### WHAT THE TASK REQUIRES
Extract the listing below in full, unchanged.

### THE DATA

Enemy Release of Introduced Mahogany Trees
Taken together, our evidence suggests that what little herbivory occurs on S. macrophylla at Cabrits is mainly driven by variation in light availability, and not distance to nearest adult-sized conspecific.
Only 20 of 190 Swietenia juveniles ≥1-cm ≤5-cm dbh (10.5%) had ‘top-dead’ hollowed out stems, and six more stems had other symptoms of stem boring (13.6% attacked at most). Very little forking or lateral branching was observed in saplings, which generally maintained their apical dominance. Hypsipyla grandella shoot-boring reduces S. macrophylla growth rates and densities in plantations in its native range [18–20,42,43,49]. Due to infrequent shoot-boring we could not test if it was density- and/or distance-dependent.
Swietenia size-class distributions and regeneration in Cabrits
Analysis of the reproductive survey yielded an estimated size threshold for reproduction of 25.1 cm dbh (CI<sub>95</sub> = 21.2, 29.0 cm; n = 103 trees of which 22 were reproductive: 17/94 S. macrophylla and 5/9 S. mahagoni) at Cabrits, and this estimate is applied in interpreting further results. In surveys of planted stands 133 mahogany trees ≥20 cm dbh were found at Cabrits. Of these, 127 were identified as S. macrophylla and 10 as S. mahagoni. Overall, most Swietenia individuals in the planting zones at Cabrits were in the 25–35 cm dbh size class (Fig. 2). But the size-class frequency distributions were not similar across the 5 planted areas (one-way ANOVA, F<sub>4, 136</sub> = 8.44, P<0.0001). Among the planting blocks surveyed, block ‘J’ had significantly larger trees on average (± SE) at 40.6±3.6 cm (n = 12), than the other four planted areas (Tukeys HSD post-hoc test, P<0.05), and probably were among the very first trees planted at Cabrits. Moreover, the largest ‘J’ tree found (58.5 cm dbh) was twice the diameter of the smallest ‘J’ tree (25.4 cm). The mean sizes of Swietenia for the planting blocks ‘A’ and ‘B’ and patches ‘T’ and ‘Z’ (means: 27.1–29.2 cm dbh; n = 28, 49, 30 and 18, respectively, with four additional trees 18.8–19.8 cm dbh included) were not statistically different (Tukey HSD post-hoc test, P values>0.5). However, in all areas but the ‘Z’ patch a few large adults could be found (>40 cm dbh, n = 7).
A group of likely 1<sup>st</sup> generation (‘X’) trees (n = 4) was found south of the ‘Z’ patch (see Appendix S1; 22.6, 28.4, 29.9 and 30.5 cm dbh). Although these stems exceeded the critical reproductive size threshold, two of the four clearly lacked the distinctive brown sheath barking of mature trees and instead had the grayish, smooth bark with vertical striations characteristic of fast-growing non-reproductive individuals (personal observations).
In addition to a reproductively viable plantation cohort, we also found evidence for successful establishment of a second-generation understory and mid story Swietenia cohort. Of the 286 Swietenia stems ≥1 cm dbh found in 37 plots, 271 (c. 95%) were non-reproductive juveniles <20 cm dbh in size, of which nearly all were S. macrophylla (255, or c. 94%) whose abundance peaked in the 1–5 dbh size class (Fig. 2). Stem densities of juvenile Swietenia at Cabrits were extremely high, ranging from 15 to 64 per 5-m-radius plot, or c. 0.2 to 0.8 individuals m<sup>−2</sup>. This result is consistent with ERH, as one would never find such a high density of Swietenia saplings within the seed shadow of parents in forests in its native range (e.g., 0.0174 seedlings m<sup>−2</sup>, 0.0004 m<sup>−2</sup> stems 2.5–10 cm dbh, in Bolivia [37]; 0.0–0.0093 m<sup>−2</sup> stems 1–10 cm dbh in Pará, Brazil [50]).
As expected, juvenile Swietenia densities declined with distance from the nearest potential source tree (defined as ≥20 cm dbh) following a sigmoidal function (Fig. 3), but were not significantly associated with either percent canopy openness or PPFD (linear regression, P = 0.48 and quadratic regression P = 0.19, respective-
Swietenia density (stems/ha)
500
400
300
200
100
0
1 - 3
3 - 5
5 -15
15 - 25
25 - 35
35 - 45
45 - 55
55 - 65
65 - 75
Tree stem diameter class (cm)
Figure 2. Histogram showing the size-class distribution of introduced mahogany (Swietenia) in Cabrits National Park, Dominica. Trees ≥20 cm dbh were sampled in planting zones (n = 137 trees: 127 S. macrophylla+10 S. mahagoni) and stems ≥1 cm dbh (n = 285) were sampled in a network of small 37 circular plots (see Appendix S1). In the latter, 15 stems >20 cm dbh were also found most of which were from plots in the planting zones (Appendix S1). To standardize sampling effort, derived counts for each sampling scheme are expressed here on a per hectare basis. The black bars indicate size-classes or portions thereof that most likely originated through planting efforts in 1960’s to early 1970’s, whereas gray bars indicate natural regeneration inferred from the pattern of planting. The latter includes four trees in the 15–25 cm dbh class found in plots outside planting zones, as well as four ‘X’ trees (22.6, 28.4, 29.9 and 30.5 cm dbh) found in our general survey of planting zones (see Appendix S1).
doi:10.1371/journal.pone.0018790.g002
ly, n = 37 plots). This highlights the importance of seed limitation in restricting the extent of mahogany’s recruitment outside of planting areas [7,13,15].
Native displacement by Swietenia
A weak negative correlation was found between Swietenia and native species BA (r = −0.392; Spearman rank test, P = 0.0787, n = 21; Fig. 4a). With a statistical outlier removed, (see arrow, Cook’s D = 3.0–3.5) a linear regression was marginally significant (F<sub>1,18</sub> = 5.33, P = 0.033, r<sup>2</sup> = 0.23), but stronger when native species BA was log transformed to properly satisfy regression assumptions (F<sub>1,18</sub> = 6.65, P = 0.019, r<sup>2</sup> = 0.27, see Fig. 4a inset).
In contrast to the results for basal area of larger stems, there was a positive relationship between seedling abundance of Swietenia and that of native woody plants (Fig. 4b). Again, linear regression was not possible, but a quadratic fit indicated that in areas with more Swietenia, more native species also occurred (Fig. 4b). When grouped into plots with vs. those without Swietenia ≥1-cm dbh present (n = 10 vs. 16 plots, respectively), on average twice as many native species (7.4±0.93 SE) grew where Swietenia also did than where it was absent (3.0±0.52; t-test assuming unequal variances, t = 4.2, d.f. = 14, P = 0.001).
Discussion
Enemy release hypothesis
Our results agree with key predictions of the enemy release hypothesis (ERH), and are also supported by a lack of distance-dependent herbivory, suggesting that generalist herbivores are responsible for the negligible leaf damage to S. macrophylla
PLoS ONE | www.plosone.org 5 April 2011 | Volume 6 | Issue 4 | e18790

### REPLY
Enemy Release of Introduced Mahogany Trees
Taken together, our evidence suggests that what little herbivory occurs on S. macrophylla at Cabrits is mainly driven by variation in light availability, and not distance to nearest adult-sized conspecific.
Only 20 of 190 Swietenia juveniles ≥1-cm ≤5-cm dbh (10.5%) had ‘top-dead’ hollowed out stems, and six more stems had other symptoms of stem boring (13.6% attacked at most). Very little forking or lateral branching was observed in saplings, which generally maintained their apical dominance. Hypsipyla grandella shoot-boring reduces S. macrophylla growth rates and densities in plantations in its native range [18–20,42,43,49]. Due to infrequent shoot-boring we could not test if it was density- and/or distance-dependent.
Swietenia size-class distributions and regeneration in Cabrits
Analysis of the reproductive survey yielded an estimated size threshold for reproduction of 25.1 cm dbh (CI<sub>95</sub> = 21.2, 29.0 cm; n = 103 trees of which 22 were reproductive: 17/94 S. macrophylla and 5/9 S. mahagoni) at Cabrits, and this estimate is applied in interpreting further results. In surveys of planted stands 133 mahogany trees ≥20 cm dbh were found at Cabrits. Of these, 127 were identified as S. macrophylla and 10 as S. mahagoni. Overall, most Swietenia individuals in the planting zones at Cabrits were in the 25–35 cm dbh size class (Fig. 2). But the size-class frequency distributions were not similar across the 5 planted areas (one-way ANOVA, F<sub>4, 136</sub> = 8.44, P<0.0001). Among the planting blocks surveyed, block ‘J’ had significantly larger trees on average (± SE) at 40.6±3.6 cm (n = 12), than the other four planted areas (Tukeys HSD post-hoc test, P<0.05), and probably were among the very first trees planted at Cabrits. Moreover, the largest ‘J’ tree found (58.5 cm dbh) was twice the diameter of the smallest ‘J’ tree (25.4 cm). The mean sizes of Swietenia for the planting blocks ‘A’ and ‘B’ and patches ‘T’ and ‘Z’ (means: 27.1–29.2 cm dbh; n = 28, 49, 30 and 18, respectively, with four additional trees 18.8–19.8 cm dbh included) were not statistically different (Tukey HSD post-hoc test, P values>0.5). However, in all areas but the ‘Z’ patch a few large adults could be found (>40 cm dbh, n = 7).
A group of likely 1<sup>st</sup> generation (‘X’) trees (n = 4) was found south of the ‘Z’ patch (see Appendix S1; 22.6, 28.4, 29.9 and 30.5 cm dbh). Although these stems exceeded the critical reproductive size threshold, two of the four clearly lacked the distinctive brown sheath barking of mature trees and instead had the grayish, smooth bark with vertical striations characteristic of fast-growing non-reproductive individuals (personal observations).
In addition to a reproductively viable plantation cohort, we also found evidence for successful establishment of a second-generation understory and mid story Swietenia cohort. Of the 286 Swietenia stems ≥1 cm dbh found in 37 plots, 271 (c. 95%) were non-reproductive juveniles <20 cm dbh in size, of which nearly all were S. macrophylla (255, or c. 94%) whose abundance peaked in the 1–5 dbh size class (Fig. 2). Stem densities of juvenile Swietenia at Cabrits were extremely high, ranging from 15 to 64 per 5-m-radius plot, or c. 0.2 to 0.8 individuals m<sup>−2</sup>. This result is consistent with ERH, as one would never find such a high density of Swietenia saplings within the seed shadow of parents in forests in its native range (e.g., 0.0174 seedlings m<sup>−2</sup>, 0.0004 m<sup>−2</sup> stems 2.5–10 cm dbh, in Bolivia [37]; 0.0–0.0093 m<sup>−2</sup> stems 1–10 cm dbh in Pará, Brazil [50]).
As expected, juvenile Swietenia densities declined with distance from the nearest potential source tree (defined as ≥20 cm dbh) following a sigmoidal function (Fig. 3), but were not significantly associated with either percent canopy openness or PPFD (linear regression, P = 0.48 and quadratic regression P = 0.19, respective-
Swietenia density (stems/ha)
500
400
300
200
100
0
1 - 3
3 - 5
5 -15
15 - 25
25 - 35
35 - 45
45 - 55
55 - 65
65 - 75
Tree stem diameter class (cm)
Figure 2. Histogram showing the size-class distribution of introduced mahogany (Swietenia) in Cabrits National Park, Dominica. Trees ≥20 cm dbh were sampled in planting zones (n = 137 trees: 127 S. macrophylla+10 S. mahagoni) and stems ≥1 cm dbh (n = 285) were sampled in a network of small 37 circular plots (see Appendix S1). In the latter, 15 stems >20 cm dbh were also found most of which were from plots in the planting zones (Appendix S1). To standardize sampling effort, derived counts for each sampling scheme are expressed here on a per hectare basis. The black bars indicate size-classes or portions thereof that most likely originated through planting efforts in 1960’s to early 1970’s, whereas gray bars indicate natural regeneration inferred from the pattern of planting. The latter includes four trees in the 15–25 cm dbh class found in plots outside planting zones, as well as four ‘X’ trees (22.6, 28.4, 29.9 and 30.5 cm dbh) found in our general survey of planting zones (see Appendix S1).
doi:10.1371/journal.pone.0018790.g002
ly, n = 37 plots). This highlights the importance of seed limitation in restricting the extent of mahogany’s recruitment outside of planting areas [7,13,15].
Native displacement by Swietenia
A weak negative correlation was found between Swietenia and native species BA (r = −0.392; Spearman rank test, P = 0.0787, n = 21; Fig. 4a). With a statistical outlier removed, (see arrow, Cook’s D = 3.0–3.5) a linear regression was marginally significant (F<sub>1,18</sub> = 5.33, P = 0.033, r<sup>2</sup> = 0.23), but stronger when native species BA was log transformed to properly satisfy regression assumptions (F<sub>1,18</sub> = 6.65, P = 0.019, r<sup>2</sup> = 0.27, see Fig. 4a inset).
In contrast to the results for basal area of larger stems, there was a positive relationship between seedling abundance of Swietenia and that of native woody plants (Fig. 4b). Again, linear regression was not possible, but a quadratic fit indicated that in areas with more Swietenia, more native species also occurred (Fig. 4b). When grouped into plots with vs. those without Swietenia ≥1-cm dbh present (n = 10 vs. 16 plots, respectively), on average twice as many native species (7.4±0.93 SE) grew where Swietenia also did than where it was absent (3.0±0.52; t-test assuming unequal variances, t = 4.2, d.f. = 14, P = 0.001).
Discussion
Enemy release hypothesis
Our results agree with key predictions of the enemy release hypothesis (ERH), and are also supported by a lack of distance-dependent herbivory, suggesting that generalist herbivores are responsible for the negligible leaf damage to S. macrophylla
PLoS ONE | www.plosone.org 5 April 2011 | Volume 6 | Issue 4 | e18790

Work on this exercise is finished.